Reproduce every line of the records below exactly as they appear, but leave out the pictures.

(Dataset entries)
☆ ☆ ☆ ☆ ☆ ☆ ☆

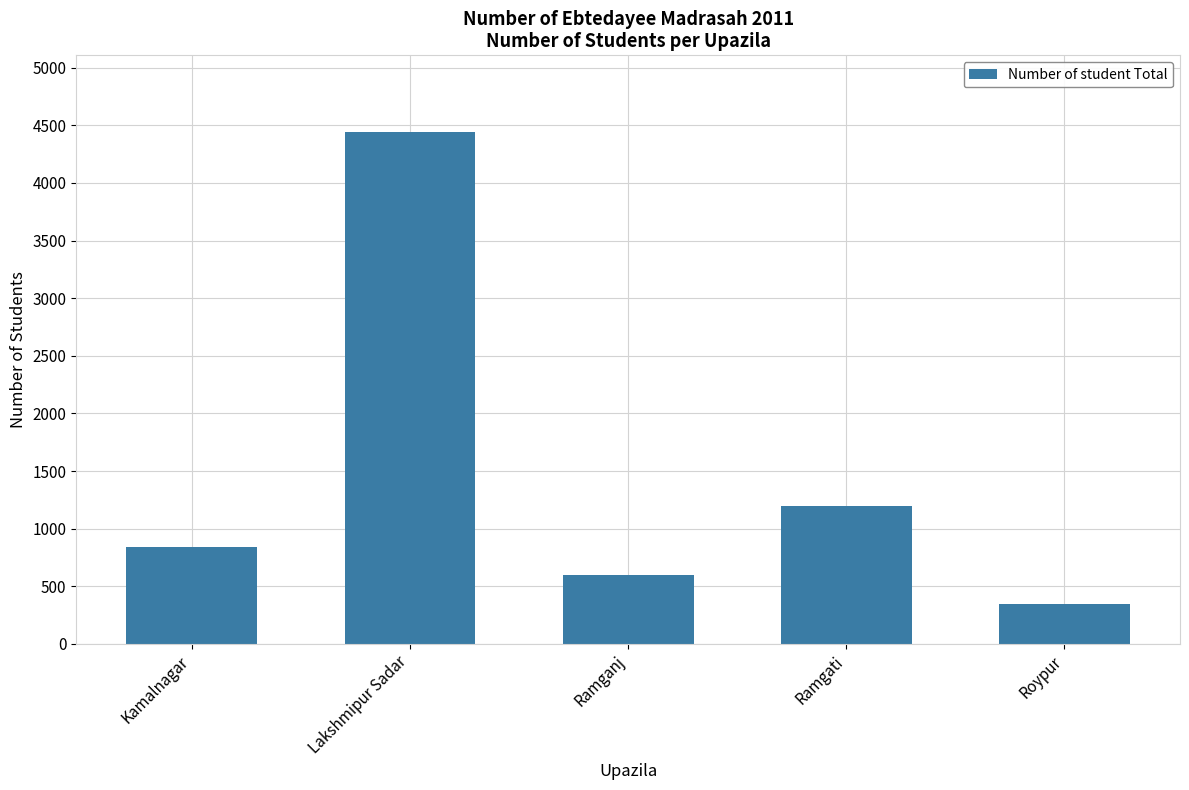

What is the greatest value displayed?

4441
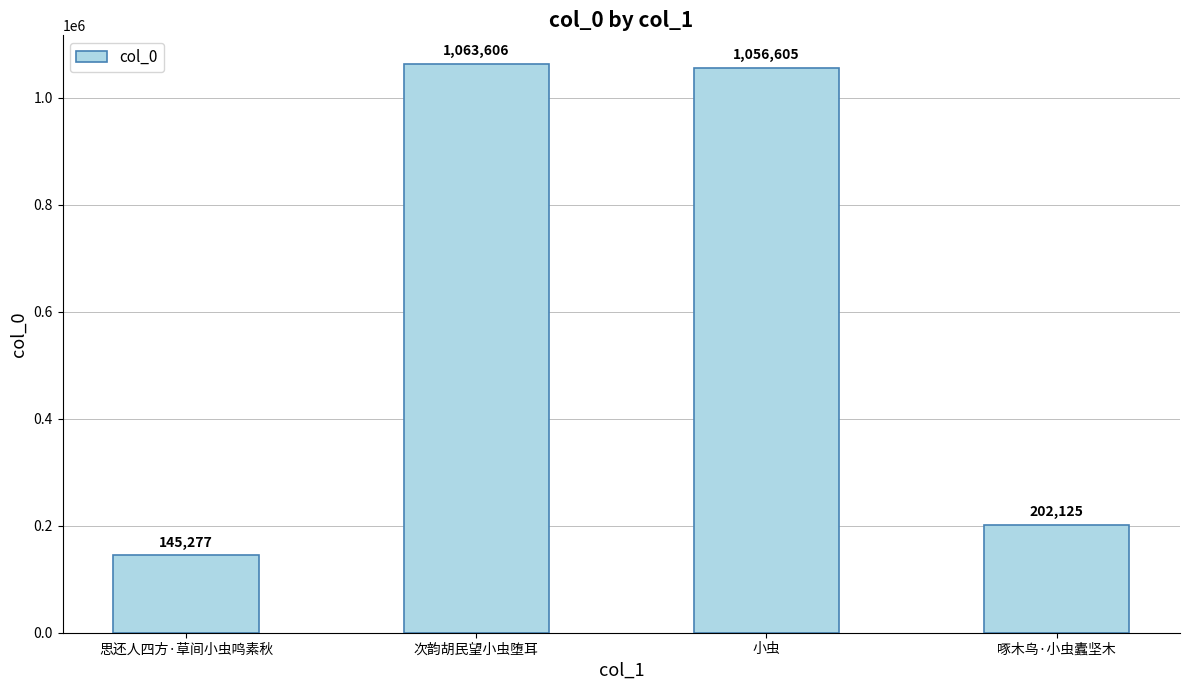

List the labels in order of value, smallest first.

思还人四方·草间小虫鸣素秋, 啄木鸟·小虫蠹坚木, 小虫, 次韵胡民望小虫堕耳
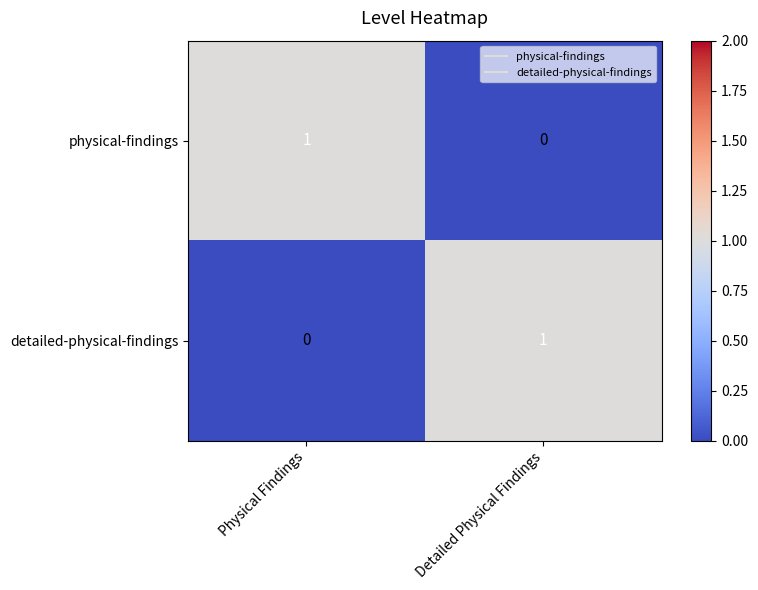

What is the difference between the highest and lowest values at Detailed Physical Findings?

1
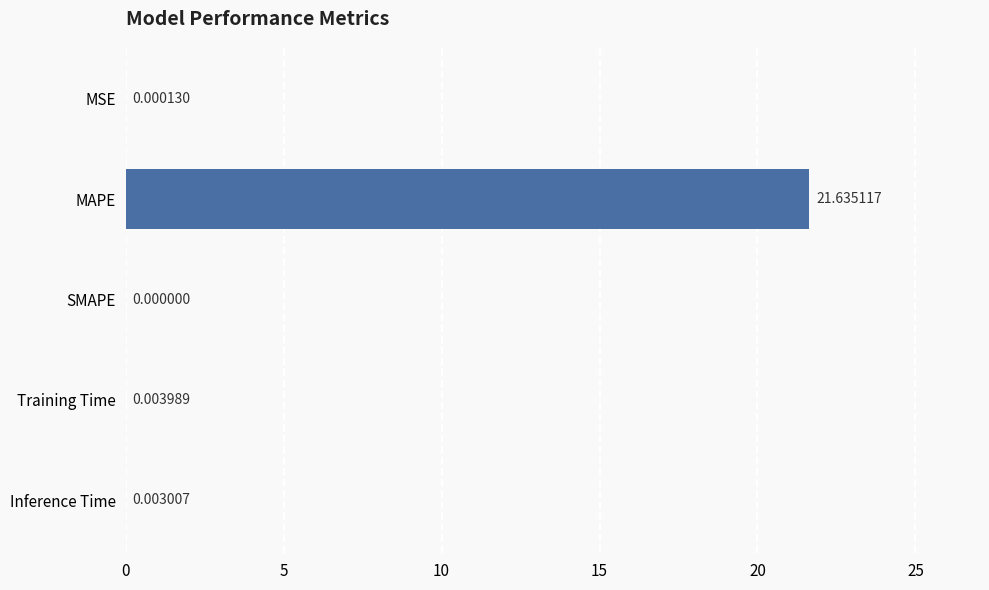

Which has a higher value, MAPE or MSE?

MAPE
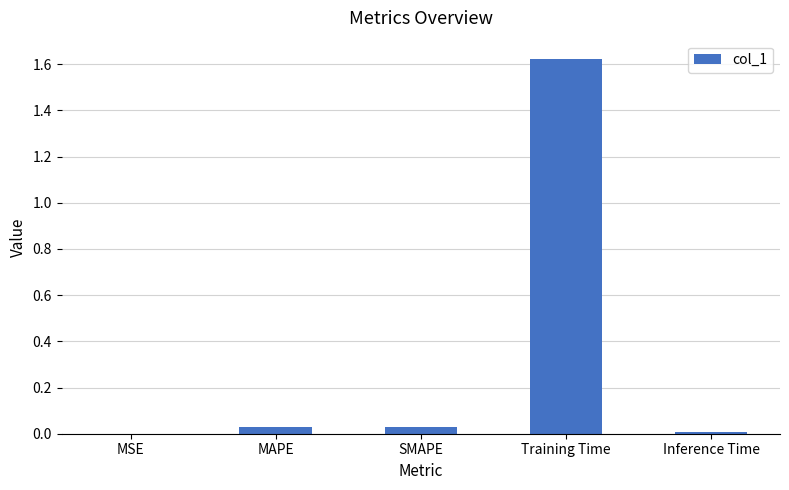

Between SMAPE and Training Time, which is larger?

Training Time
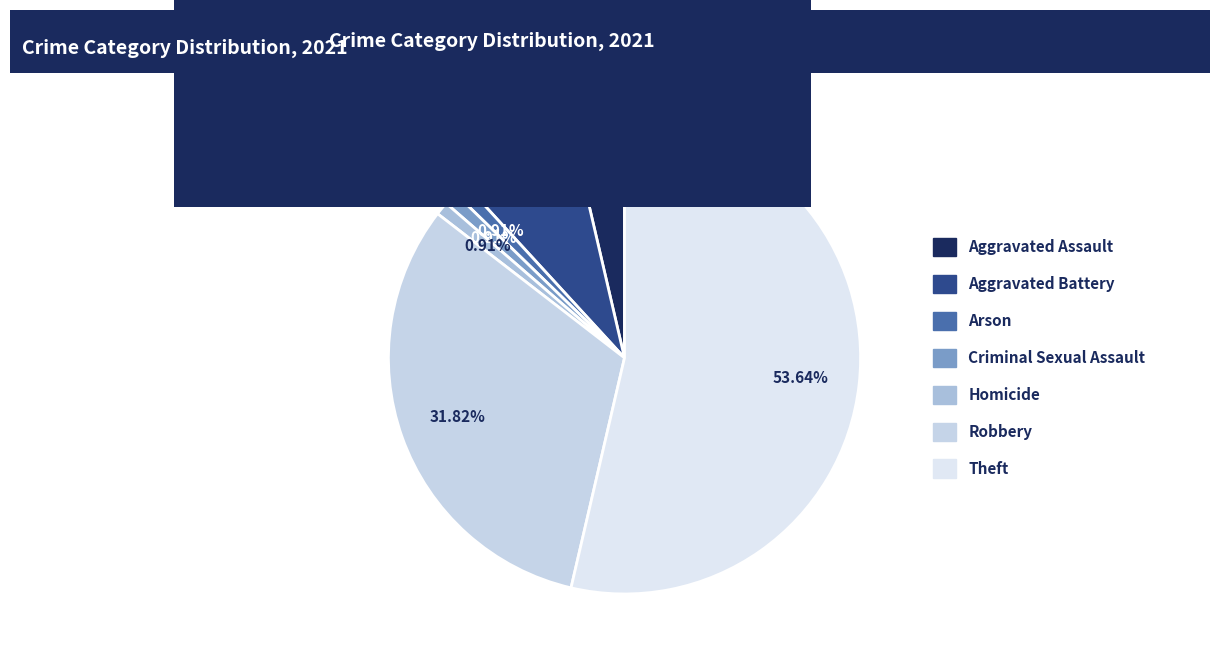

What percentage is the Aggravated Assault slice, to the nearest percent?

4%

☆ ☆ ☆ ☆ ☆ ☆ ☆

Solution to the exercise >>
What is the greatest value displayed?

4441

List the labels in order of value, smallest first.

思还人四方·草间小虫鸣素秋, 啄木鸟·小虫蠹坚木, 小虫, 次韵胡民望小虫堕耳

What is the difference between the highest and lowest values at Detailed Physical Findings?

1

Which has a higher value, MAPE or MSE?

MAPE

Between SMAPE and Training Time, which is larger?

Training Time

What percentage is the Aggravated Assault slice, to the nearest percent?

4%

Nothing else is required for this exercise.